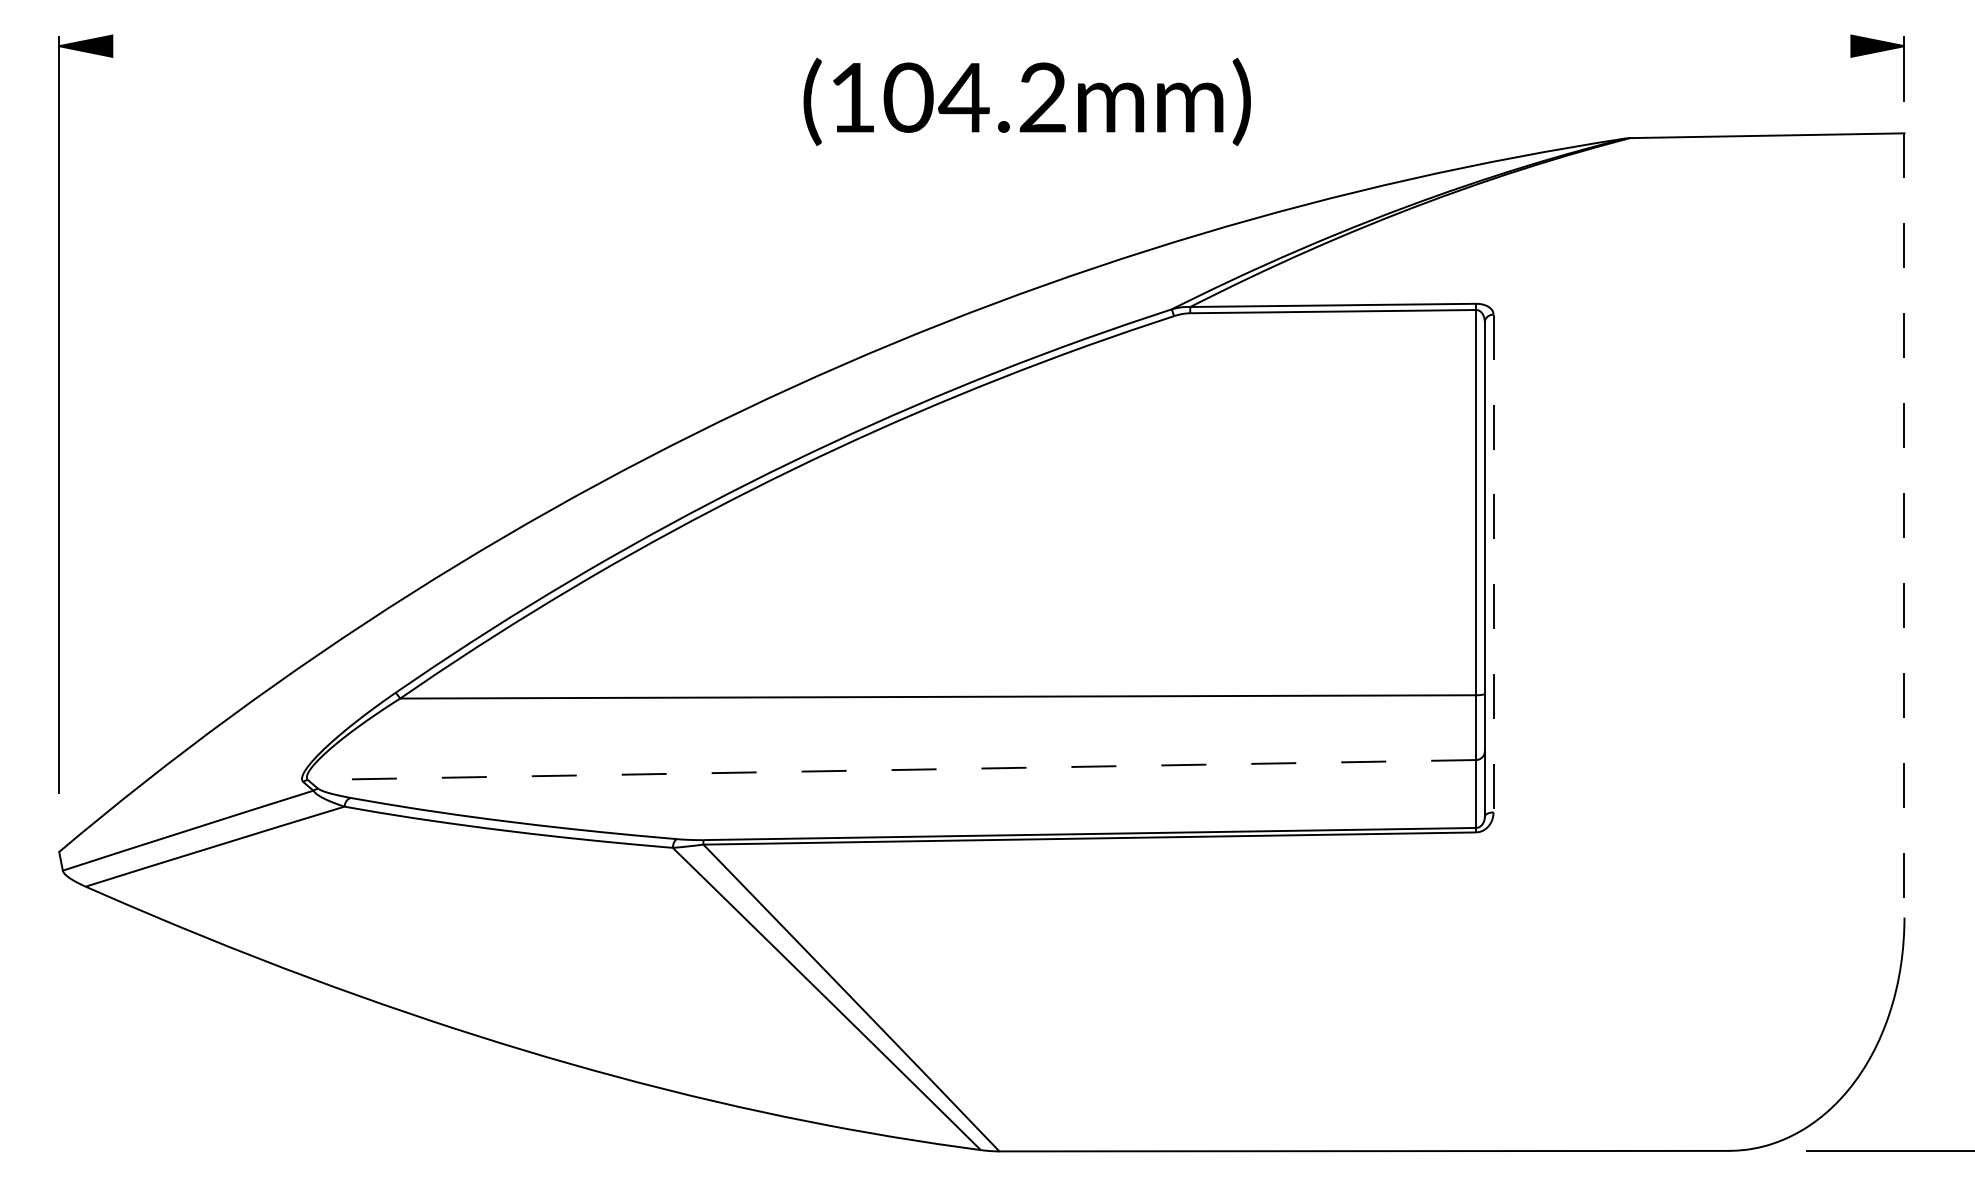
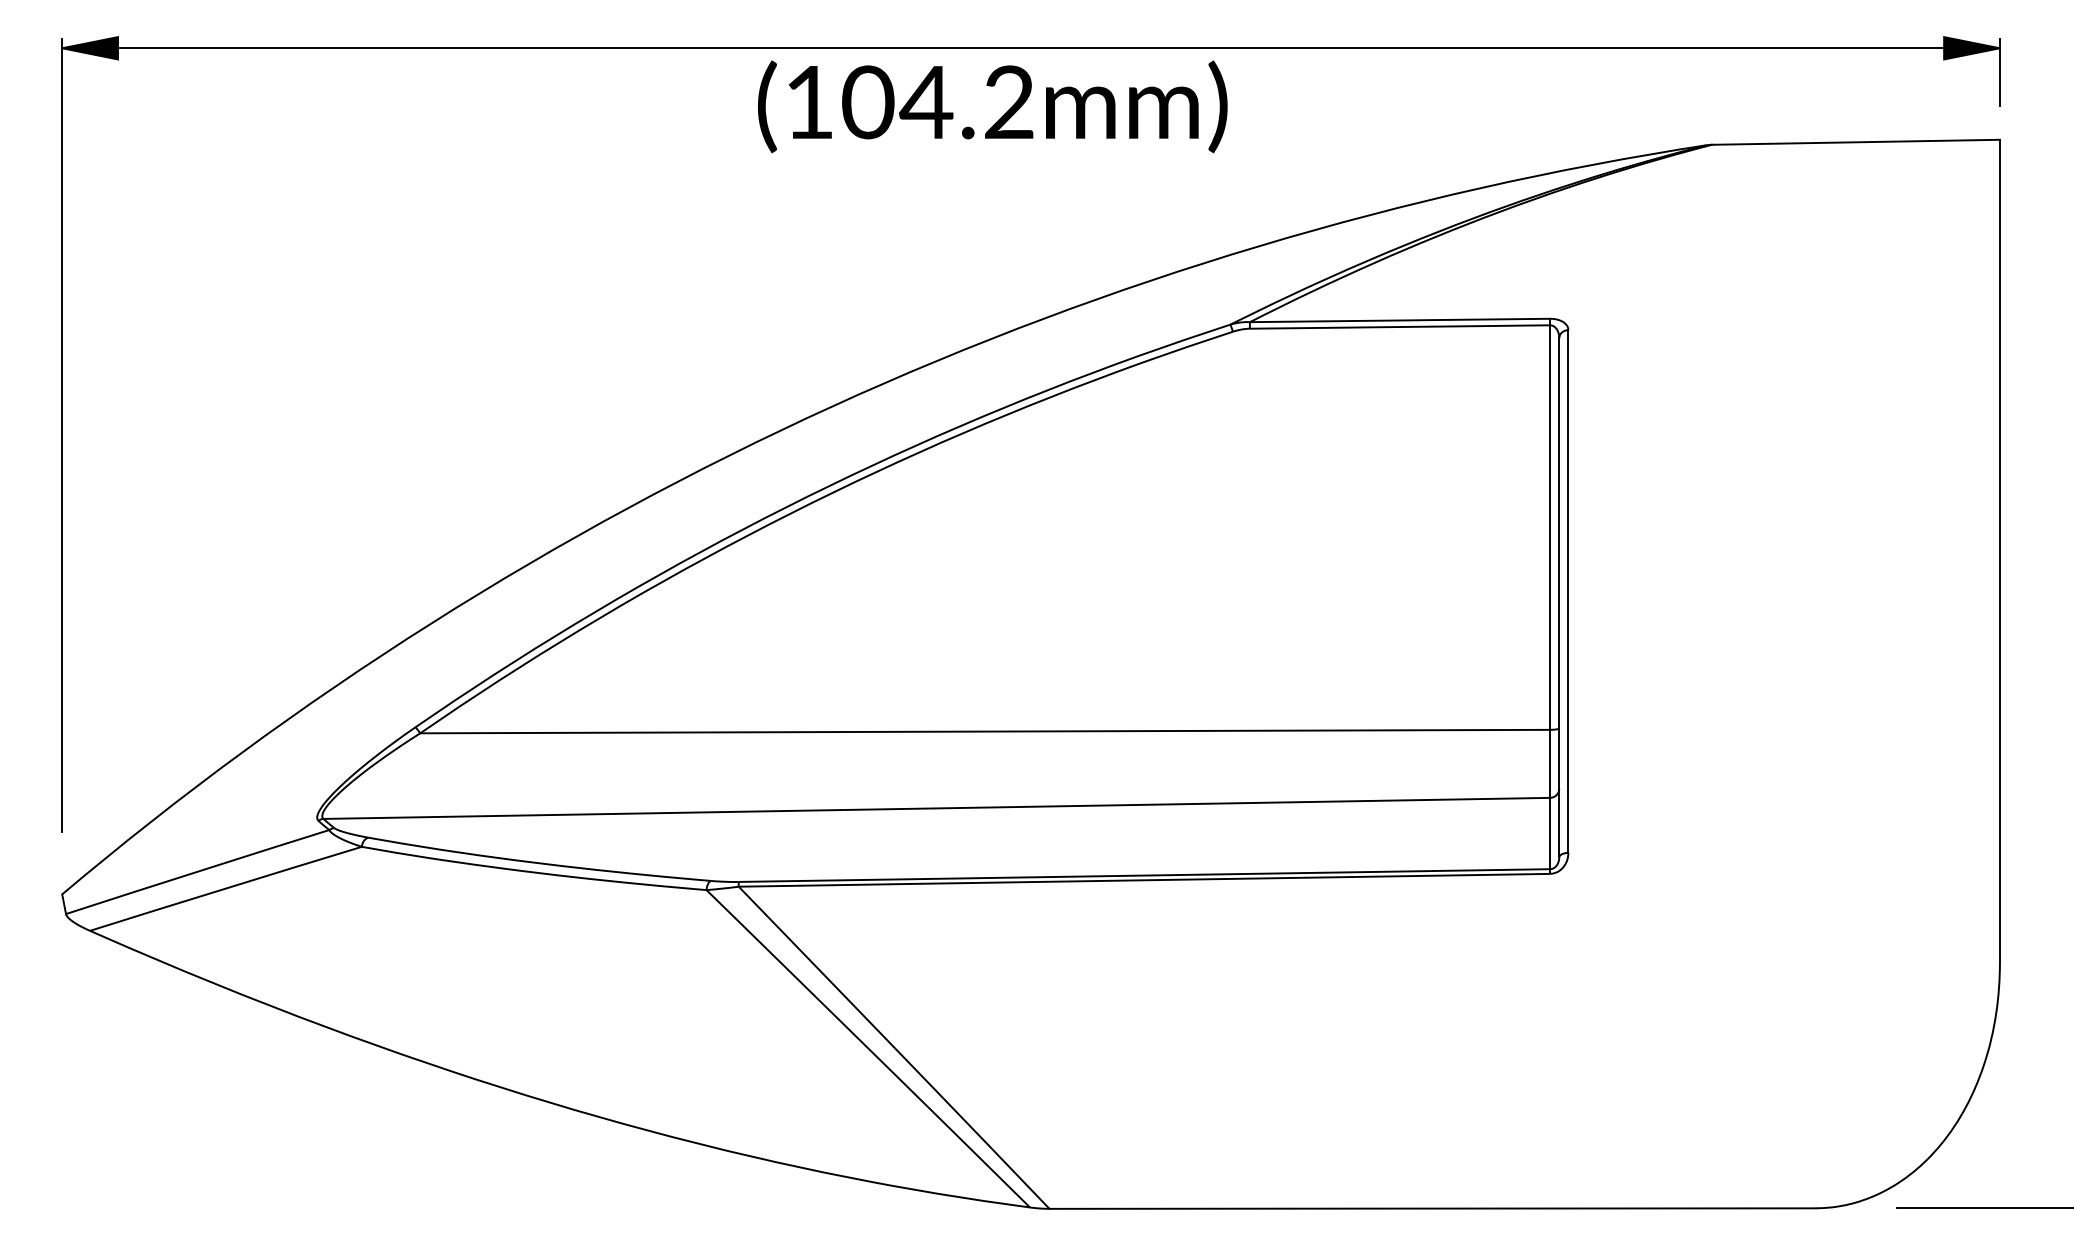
line: (981, 46) -> (1030, 48), added
text: (1027, 101) -> (992, 106), moved
line: (1904, 525) -> (1999, 551), dashed -> solid
line: (1493, 564) -> (1568, 592), dashed -> solid
line: (891, 770) -> (936, 808), dashed -> solid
+ + + + + + +
ABOUT THIS TASK:
Set the lines down exactly as they stand, beginning at the one that contains "text: (1027, 101) -> (992, 106), moved" and stopping after the last line of the entries above.

RESULT FOR THIS TASK:
text: (1027, 101) -> (992, 106), moved
line: (1904, 525) -> (1999, 551), dashed -> solid
line: (1493, 564) -> (1568, 592), dashed -> solid
line: (891, 770) -> (936, 808), dashed -> solid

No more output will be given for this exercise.